- _Source data_:

/---

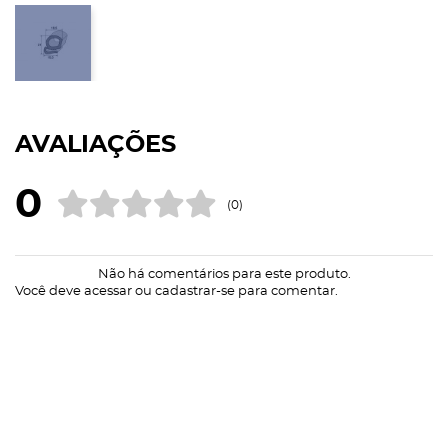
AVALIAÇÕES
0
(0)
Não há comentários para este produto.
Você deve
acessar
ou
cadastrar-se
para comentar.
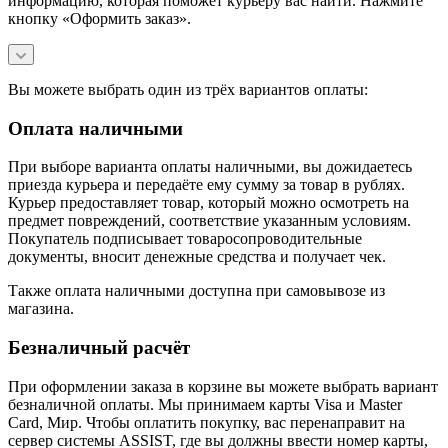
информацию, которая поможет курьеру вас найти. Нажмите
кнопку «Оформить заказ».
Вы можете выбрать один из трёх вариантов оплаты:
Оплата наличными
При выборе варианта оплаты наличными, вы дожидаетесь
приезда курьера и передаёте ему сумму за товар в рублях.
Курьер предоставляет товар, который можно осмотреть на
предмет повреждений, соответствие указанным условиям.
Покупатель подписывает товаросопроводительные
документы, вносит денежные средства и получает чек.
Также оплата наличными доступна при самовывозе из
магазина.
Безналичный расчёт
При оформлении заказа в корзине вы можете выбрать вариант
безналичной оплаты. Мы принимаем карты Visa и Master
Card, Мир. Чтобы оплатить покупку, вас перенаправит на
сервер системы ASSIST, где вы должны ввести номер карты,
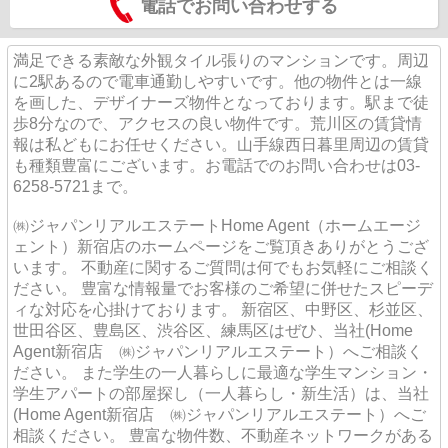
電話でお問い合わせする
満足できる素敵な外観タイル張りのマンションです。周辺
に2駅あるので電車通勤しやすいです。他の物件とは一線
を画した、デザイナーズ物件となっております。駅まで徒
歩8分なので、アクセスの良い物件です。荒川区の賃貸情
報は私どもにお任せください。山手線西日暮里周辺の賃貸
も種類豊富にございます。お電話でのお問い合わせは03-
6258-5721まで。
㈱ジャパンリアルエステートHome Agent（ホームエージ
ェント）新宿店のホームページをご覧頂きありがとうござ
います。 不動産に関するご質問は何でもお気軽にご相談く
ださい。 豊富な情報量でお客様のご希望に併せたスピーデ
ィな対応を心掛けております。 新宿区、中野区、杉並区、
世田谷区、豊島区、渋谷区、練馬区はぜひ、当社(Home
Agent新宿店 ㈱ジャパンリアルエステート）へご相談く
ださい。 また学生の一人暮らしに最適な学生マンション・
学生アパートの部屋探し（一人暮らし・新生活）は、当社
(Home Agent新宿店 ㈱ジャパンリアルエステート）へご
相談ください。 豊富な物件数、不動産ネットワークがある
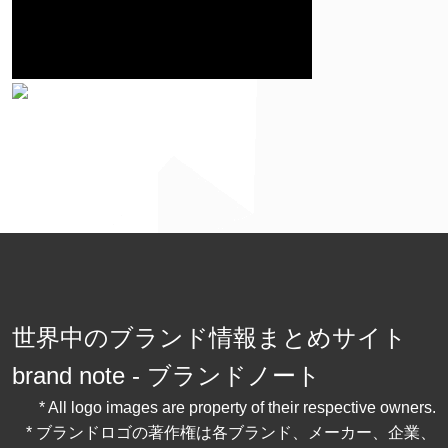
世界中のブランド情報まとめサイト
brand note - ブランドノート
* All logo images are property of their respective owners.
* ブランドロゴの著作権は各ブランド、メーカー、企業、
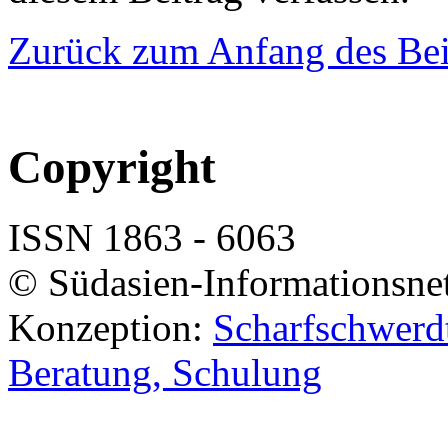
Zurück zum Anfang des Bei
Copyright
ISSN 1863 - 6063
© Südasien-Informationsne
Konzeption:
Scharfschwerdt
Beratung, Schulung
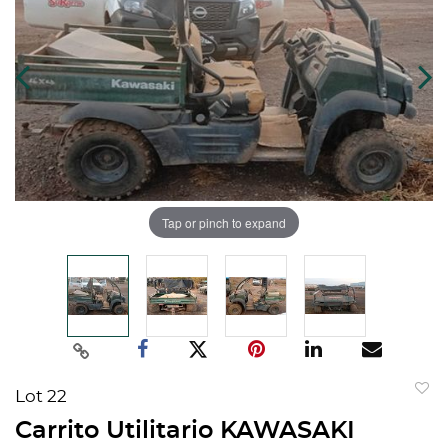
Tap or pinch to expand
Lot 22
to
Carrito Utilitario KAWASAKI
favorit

\---
/---

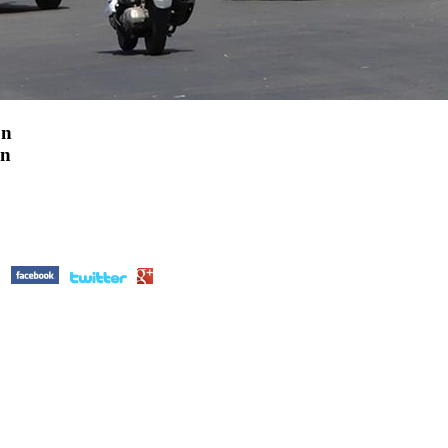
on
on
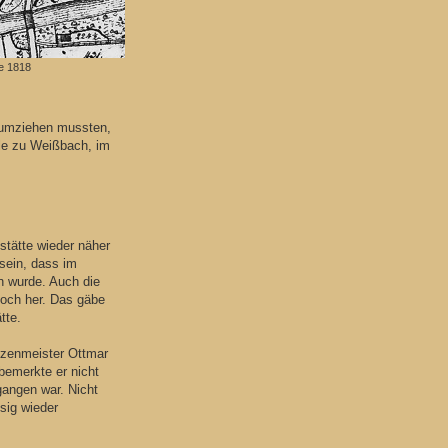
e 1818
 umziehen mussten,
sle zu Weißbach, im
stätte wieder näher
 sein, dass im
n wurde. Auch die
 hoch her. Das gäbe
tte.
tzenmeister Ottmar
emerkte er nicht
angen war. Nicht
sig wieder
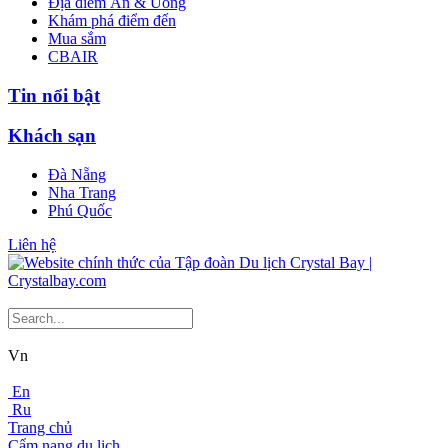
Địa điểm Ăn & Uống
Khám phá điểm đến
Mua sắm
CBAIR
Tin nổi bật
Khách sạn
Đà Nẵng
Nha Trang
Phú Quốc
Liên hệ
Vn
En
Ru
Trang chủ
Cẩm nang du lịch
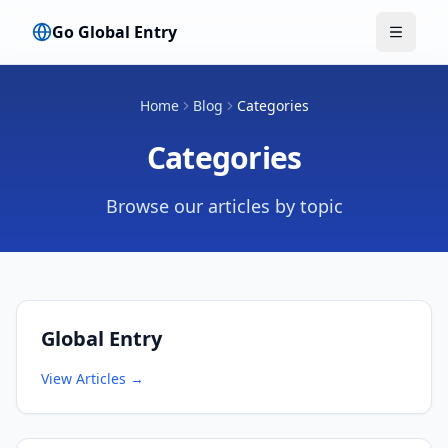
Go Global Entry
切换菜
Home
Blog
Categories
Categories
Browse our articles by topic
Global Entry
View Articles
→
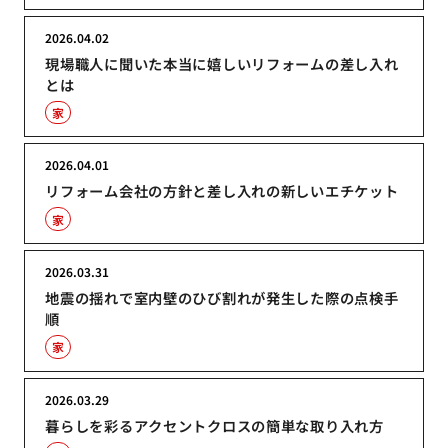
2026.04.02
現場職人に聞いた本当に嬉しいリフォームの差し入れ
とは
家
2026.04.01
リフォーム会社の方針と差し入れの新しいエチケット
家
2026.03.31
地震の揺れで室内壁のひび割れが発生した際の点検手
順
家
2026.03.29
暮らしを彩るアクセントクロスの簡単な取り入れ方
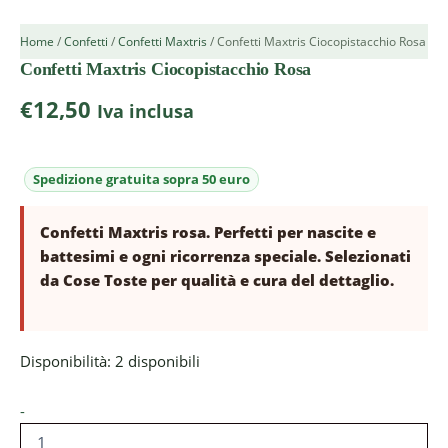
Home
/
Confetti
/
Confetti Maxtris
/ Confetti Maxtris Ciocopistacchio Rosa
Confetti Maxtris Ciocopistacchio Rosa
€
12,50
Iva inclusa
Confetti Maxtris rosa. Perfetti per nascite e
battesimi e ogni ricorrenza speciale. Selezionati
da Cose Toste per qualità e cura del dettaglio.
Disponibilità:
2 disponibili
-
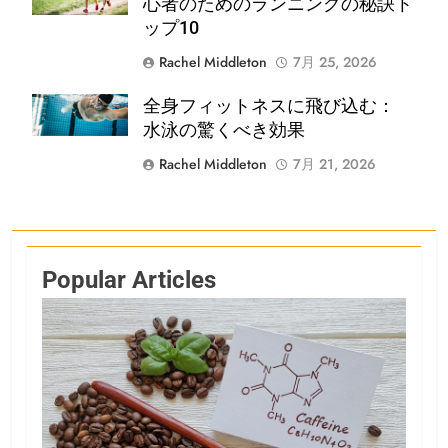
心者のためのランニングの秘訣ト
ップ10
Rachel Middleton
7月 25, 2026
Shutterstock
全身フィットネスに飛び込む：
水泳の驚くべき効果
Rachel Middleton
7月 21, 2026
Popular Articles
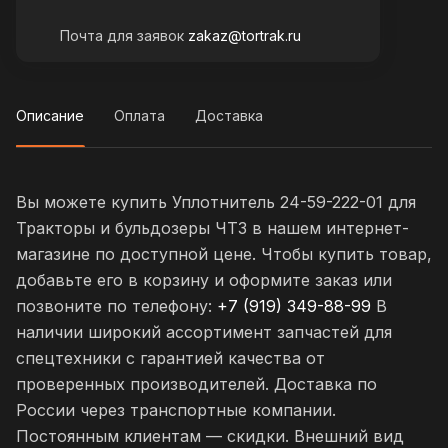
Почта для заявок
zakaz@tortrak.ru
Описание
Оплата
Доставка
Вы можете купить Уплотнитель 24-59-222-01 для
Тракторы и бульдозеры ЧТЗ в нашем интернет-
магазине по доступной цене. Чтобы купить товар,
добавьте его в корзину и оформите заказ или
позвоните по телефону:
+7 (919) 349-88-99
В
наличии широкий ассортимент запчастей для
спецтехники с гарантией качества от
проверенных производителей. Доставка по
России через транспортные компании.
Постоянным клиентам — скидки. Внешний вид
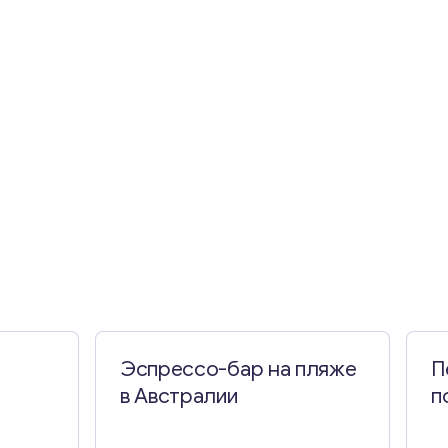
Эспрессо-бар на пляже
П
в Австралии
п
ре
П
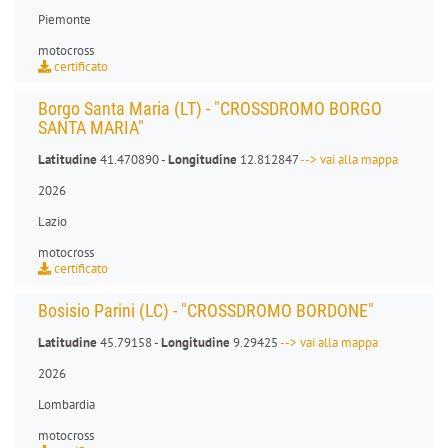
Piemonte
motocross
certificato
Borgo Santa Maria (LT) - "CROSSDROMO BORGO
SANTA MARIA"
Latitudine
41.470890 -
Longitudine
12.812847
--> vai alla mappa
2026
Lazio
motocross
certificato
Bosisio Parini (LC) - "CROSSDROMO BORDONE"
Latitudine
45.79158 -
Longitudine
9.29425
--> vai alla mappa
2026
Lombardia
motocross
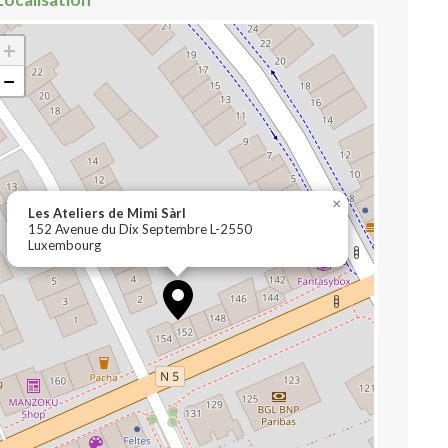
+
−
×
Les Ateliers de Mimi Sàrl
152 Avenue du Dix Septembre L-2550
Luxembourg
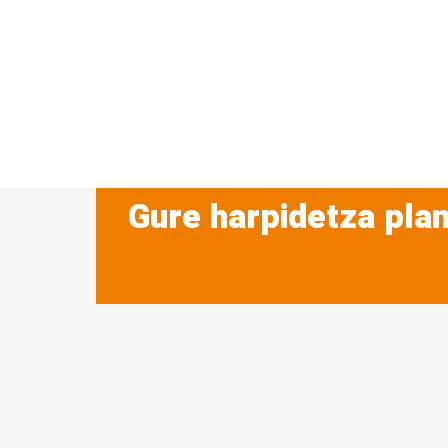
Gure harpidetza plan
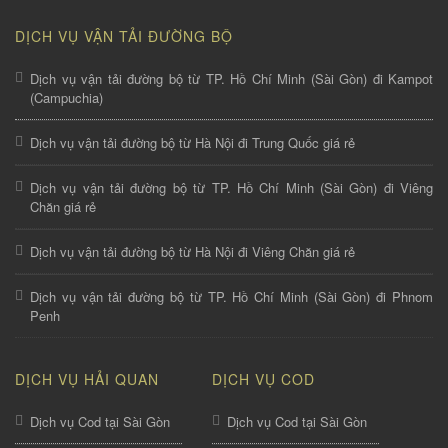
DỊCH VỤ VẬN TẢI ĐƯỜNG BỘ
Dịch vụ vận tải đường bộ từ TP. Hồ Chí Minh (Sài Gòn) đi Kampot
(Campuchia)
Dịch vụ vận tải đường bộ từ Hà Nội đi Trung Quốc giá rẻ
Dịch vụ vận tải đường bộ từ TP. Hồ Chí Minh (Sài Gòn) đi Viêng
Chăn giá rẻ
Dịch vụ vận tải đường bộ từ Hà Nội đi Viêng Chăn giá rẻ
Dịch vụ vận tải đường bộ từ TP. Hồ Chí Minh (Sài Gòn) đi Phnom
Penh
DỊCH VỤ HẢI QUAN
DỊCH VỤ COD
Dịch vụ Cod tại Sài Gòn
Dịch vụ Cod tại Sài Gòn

\---
/---

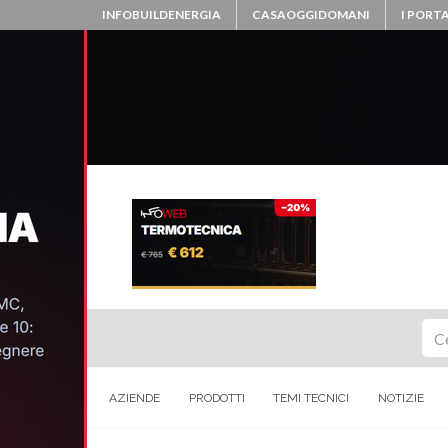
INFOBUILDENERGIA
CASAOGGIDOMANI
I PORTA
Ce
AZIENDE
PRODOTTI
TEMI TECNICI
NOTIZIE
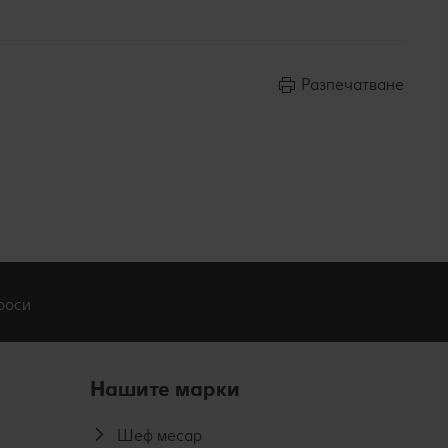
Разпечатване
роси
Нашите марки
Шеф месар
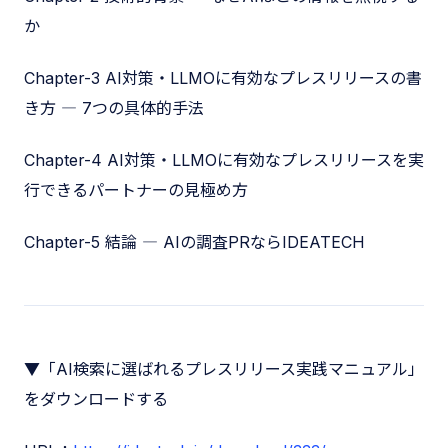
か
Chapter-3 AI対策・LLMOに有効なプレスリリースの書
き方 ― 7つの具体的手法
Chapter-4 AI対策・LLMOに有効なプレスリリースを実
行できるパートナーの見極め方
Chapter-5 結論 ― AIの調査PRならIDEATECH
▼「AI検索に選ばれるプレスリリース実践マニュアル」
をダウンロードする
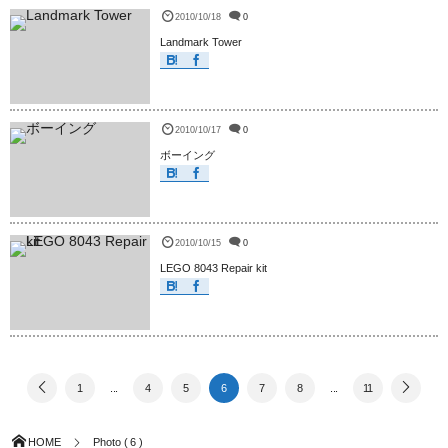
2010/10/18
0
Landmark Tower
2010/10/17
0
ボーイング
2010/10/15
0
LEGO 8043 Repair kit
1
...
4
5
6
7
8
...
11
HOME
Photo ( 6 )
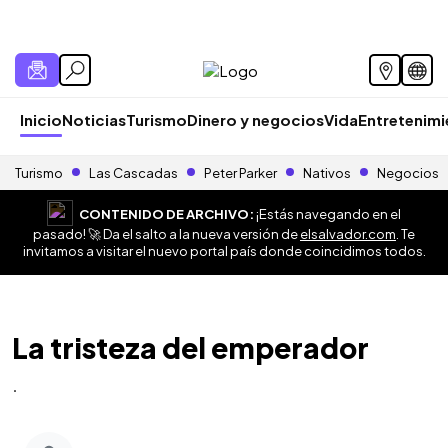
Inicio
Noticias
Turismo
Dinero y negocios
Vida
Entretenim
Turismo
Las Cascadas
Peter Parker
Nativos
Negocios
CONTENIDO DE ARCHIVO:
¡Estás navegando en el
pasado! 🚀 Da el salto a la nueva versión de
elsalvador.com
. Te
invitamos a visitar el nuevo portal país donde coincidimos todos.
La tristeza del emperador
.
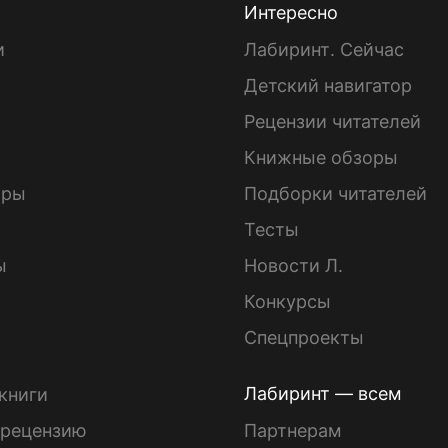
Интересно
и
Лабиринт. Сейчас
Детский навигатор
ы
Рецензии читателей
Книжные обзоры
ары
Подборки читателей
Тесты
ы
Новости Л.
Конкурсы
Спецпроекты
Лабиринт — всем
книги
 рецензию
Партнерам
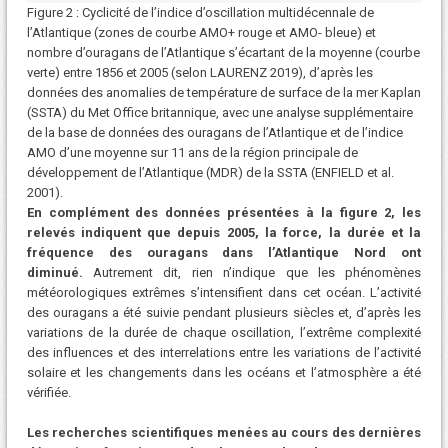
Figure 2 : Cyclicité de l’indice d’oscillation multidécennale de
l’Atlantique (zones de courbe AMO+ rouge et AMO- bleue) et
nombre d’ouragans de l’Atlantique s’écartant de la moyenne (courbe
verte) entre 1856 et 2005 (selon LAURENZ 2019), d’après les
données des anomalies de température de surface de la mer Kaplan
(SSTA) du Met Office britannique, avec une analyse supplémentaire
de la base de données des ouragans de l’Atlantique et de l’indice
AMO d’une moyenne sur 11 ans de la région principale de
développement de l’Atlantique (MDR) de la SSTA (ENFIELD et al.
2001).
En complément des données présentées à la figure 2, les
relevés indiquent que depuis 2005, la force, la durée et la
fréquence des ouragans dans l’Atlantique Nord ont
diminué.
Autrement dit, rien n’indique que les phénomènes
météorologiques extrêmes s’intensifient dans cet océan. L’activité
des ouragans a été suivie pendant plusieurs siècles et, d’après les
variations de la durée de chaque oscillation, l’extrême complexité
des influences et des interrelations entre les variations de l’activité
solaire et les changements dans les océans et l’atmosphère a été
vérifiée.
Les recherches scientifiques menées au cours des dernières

\---

- _The problem_: Reproduce exactly the lines above from the line with "verte) entre 1856" to the line with "Les recherches scientifiques", including both, and add nothing.

- _Task solution_:
verte) entre 1856 et 2005 (selon LAURENZ 2019), d’après les
données des anomalies de température de surface de la mer Kaplan
(SSTA) du Met Office britannique, avec une analyse supplémentaire
de la base de données des ouragans de l’Atlantique et de l’indice
AMO d’une moyenne sur 11 ans de la région principale de
développement de l’Atlantique (MDR) de la SSTA (ENFIELD et al.
2001).
En complément des données présentées à la figure 2, les
relevés indiquent que depuis 2005, la force, la durée et la
fréquence des ouragans dans l’Atlantique Nord ont
diminué.
Autrement dit, rien n’indique que les phénomènes
météorologiques extrêmes s’intensifient dans cet océan. L’activité
des ouragans a été suivie pendant plusieurs siècles et, d’après les
variations de la durée de chaque oscillation, l’extrême complexité
des influences et des interrelations entre les variations de l’activité
solaire et les changements dans les océans et l’atmosphère a été
vérifiée.
Les recherches scientifiques menées au cours des dernières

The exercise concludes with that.